What will be good investments in health infrastructure in the future? Investments that enable the system elements to change role and absorb shocks are clearly desirable, but not at the cost of building for the worst case. Health care has long been susceptible to “greatest common denominator” planning: if a 600-square-foot operating room is sufficient for today, then why not plan an 800-square-foot room for tomorrow, and maybe 1,000 square feet, just in case we have new technology in the future? The challenge is to separate the possible, however likely, from the irresponsible.

Clearly, the global health system will need to plan for increased capacity in times of crisis. While some have proposed we equip patient rooms with two headwalls in order to double capacity, this may provide inadequate isolation and prove an expensive solution for a once-in-a-decade need. A smarter solution may be, for example, to ready parking facilities or housing close to the hospital for rapid conversion in time of need. Proximity to the acute hub is the key. As the current health crisis is revealing, a shortage of medical professionals and-high tech equipment is a major concern, and close connection to the high-tech core is vital.

The bigger question we should be asking is: What is the role of any health system in a national crisis, particularly in countries like the United States where much of the infrastructure is private? Whose responsibility is it to fund our future readiness for a societal need? China was able to build a hospital in Wuhan in seven days because the country had invested in prefabricating and pre-positioning patient rooms for rapid response. The coronavirus crisis will no doubt raise more questions about government’s role and responsibilities (vs. that of the private sector) in accommodating a surge in demand.

Solutions for a new normal

Regardless of long-term outcomes, we can already see some changes underway that will form the foundation of the new normal. Take telemedicine. The United States has been among the slowest to adopt the practice of virtual diagnosis and consultation; not because of problems with the technology, but because of payor unwillingness to compensate providers for seeing patients virtually. Yet last week, the Centers for Medicare & Medicaid Services struck down all those restrictions in order to permit remote consultations, allowing patients to receive a wider range of services without having to travel to a healthcare facility.

With telemedicine now entering the mainstream of U.S. healthcare, with medical professionals now being permitted to work across state lines, and other legacy restrictions being lifted, we can look for an unleashing of the innovation pent-up in the health system to integrate advancements in artificial intelligence and other new capabilities in the service of better, lower-cost care.

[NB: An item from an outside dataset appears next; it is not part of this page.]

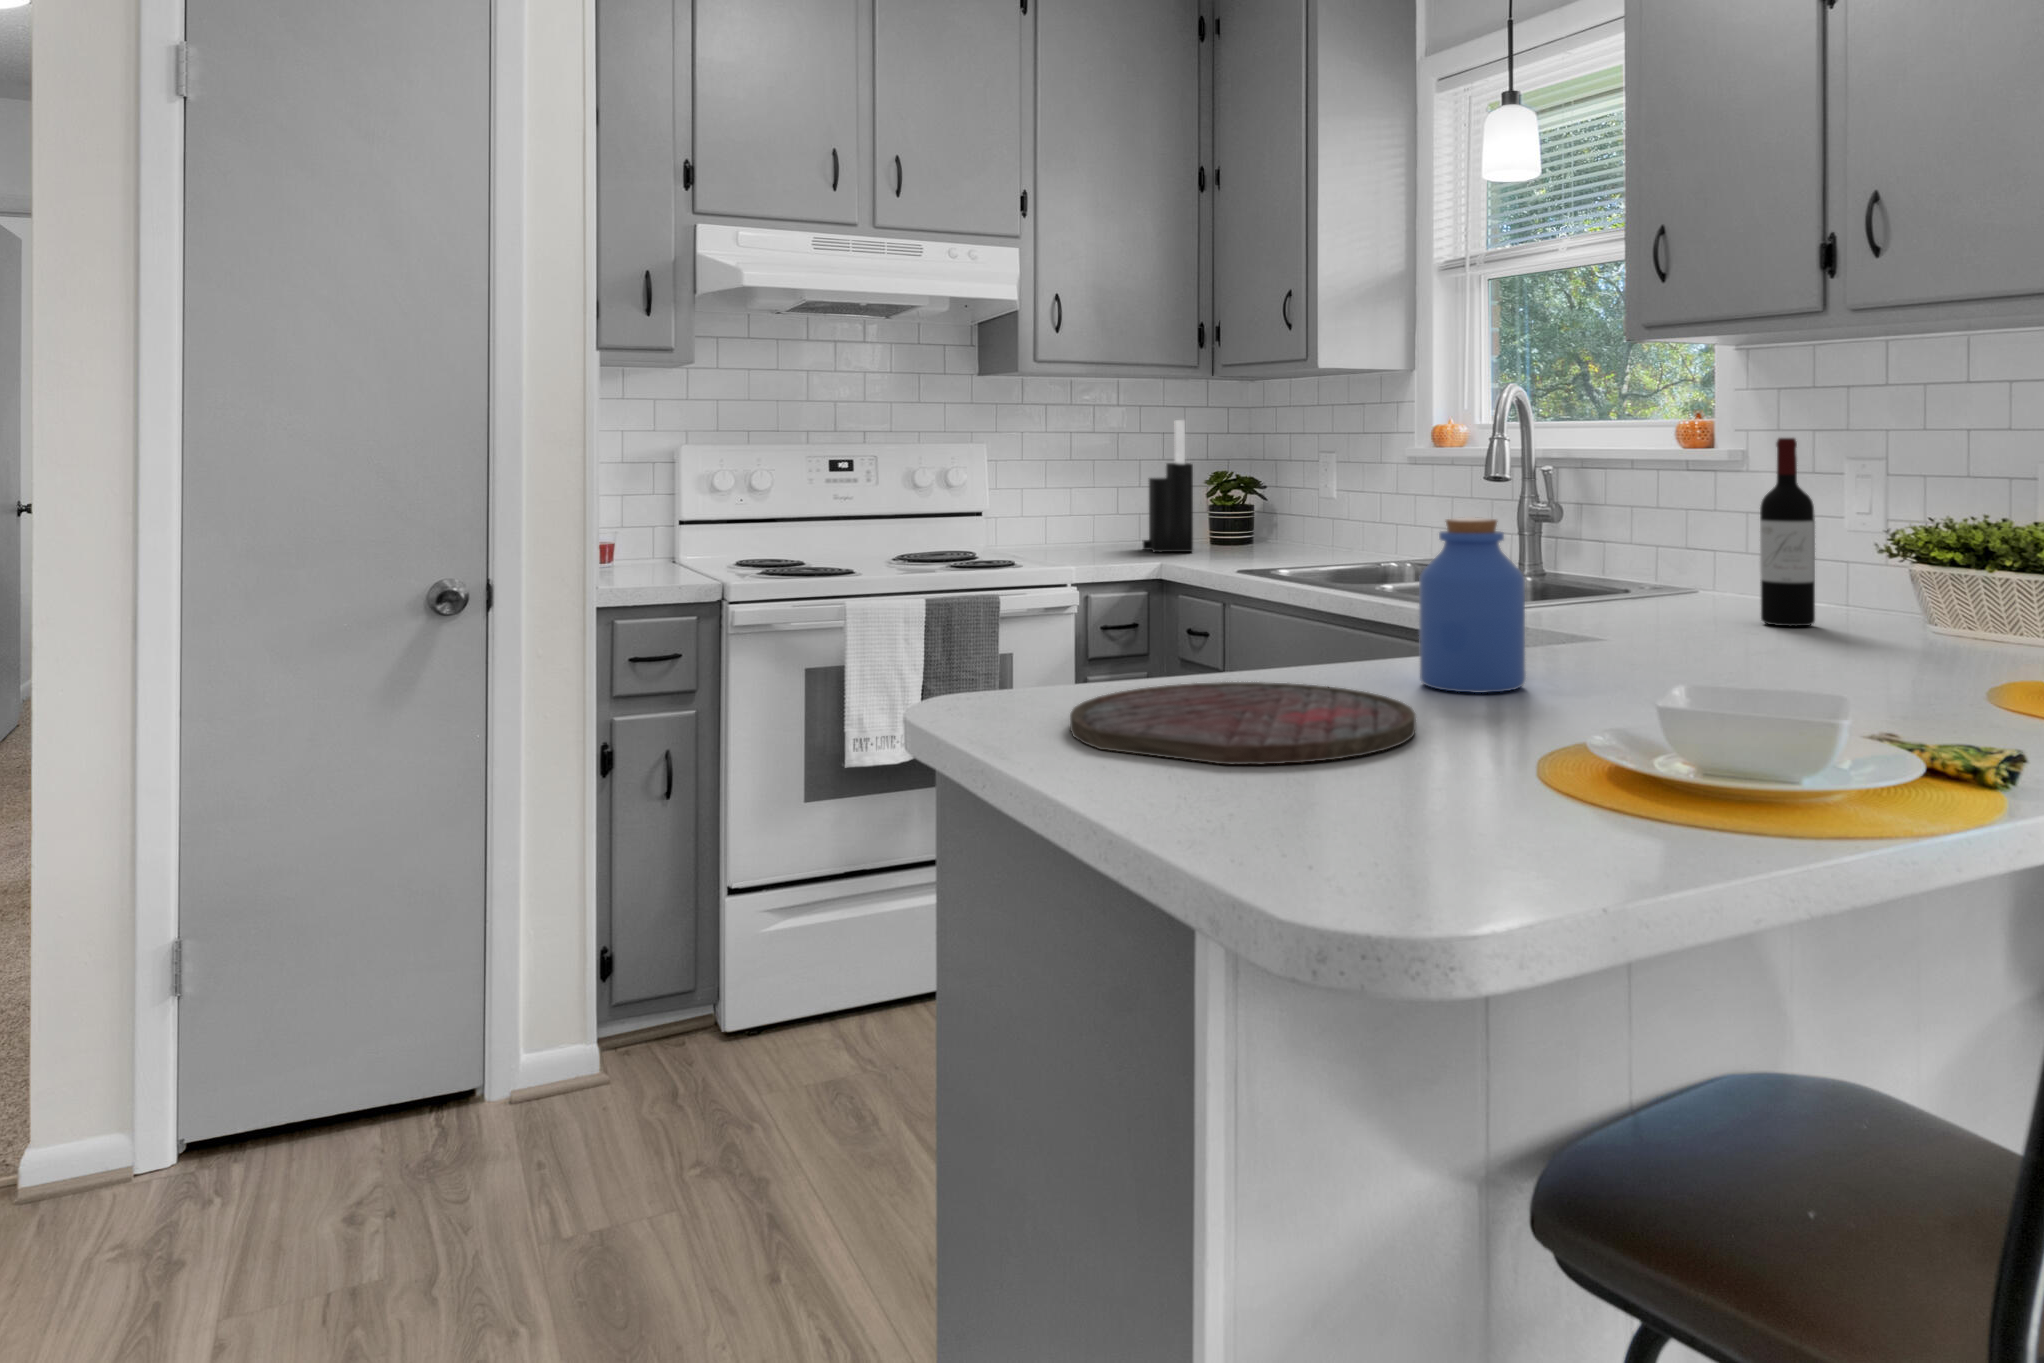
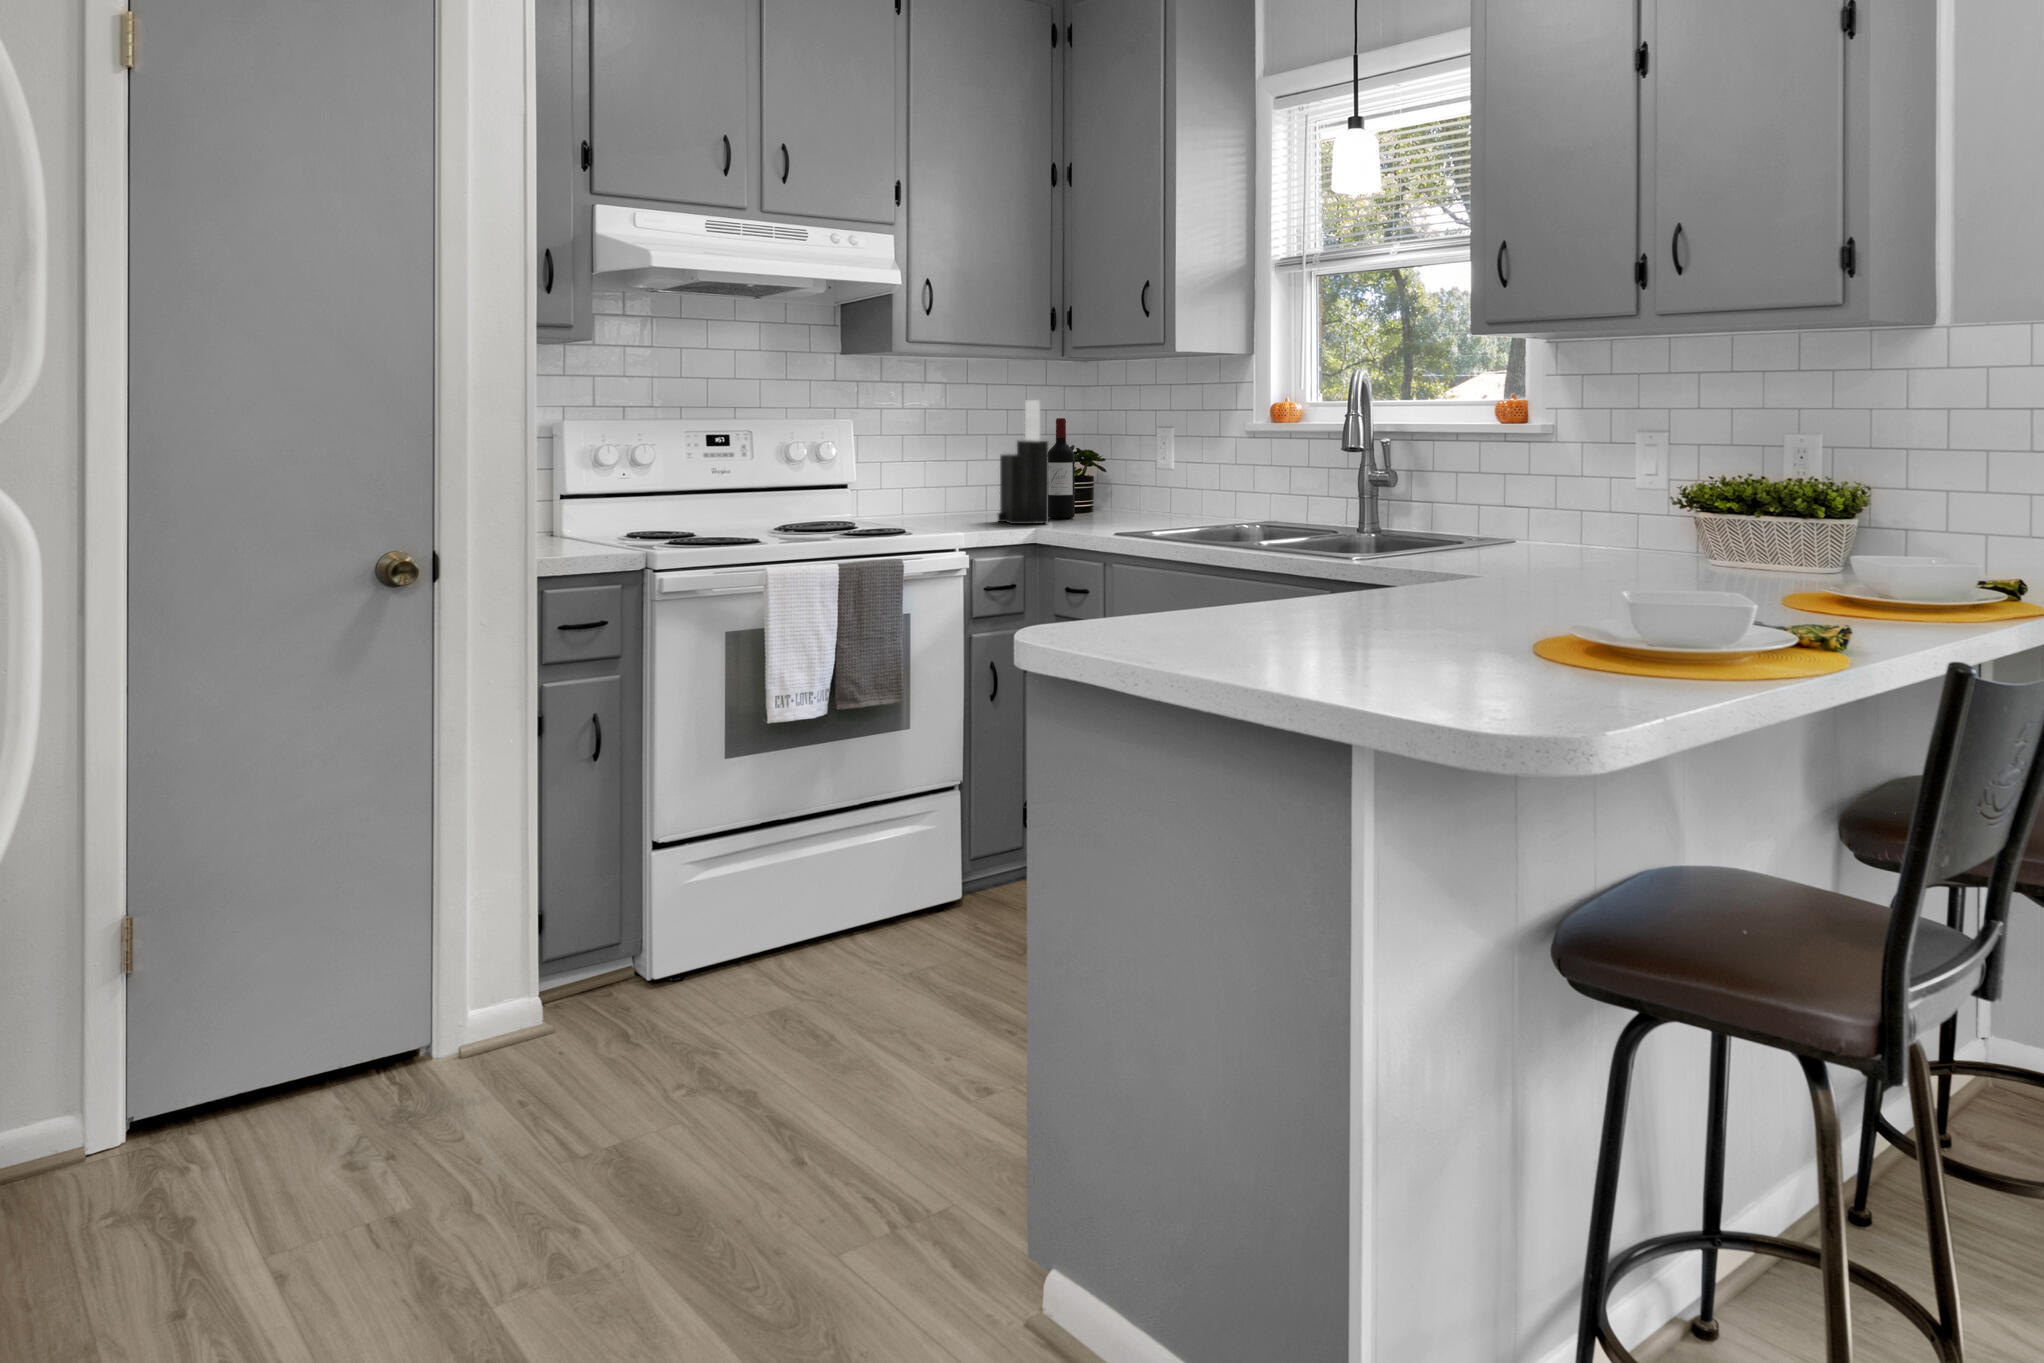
wine bottle: present [1760,438,1815,626] -> present [1048,418,1075,519]
jar: present [1419,517,1526,693] -> none [1379,474,1460,608]
cutting board: present [1070,682,1416,764] -> none [1154,603,1417,649]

Imagine a medical office where physical and virtual visits are interspersed throughout the workday. That office will need less space to see patients physically, and different technology to see them virtually. Offices can become smaller, or space can be redeployed for community uses, for mental health uses, or to advance a wellness agenda.

What’s next?

The future normal is already here. Widely distributed systems of care with hubs that can expand and contract, and virtual care which reaches into the home through telemedicine and wearable technologies, will revolutionize care delivery around the globe. By focusing on human need and experience we’ll transform healthcare institutions from places of illness to places of wellness, and health systems into conveners of a broad health and wellness agenda for our communities. In making this transition, we’ll soften the next shock — in whatever form it comes — because we’ll have planned the right system.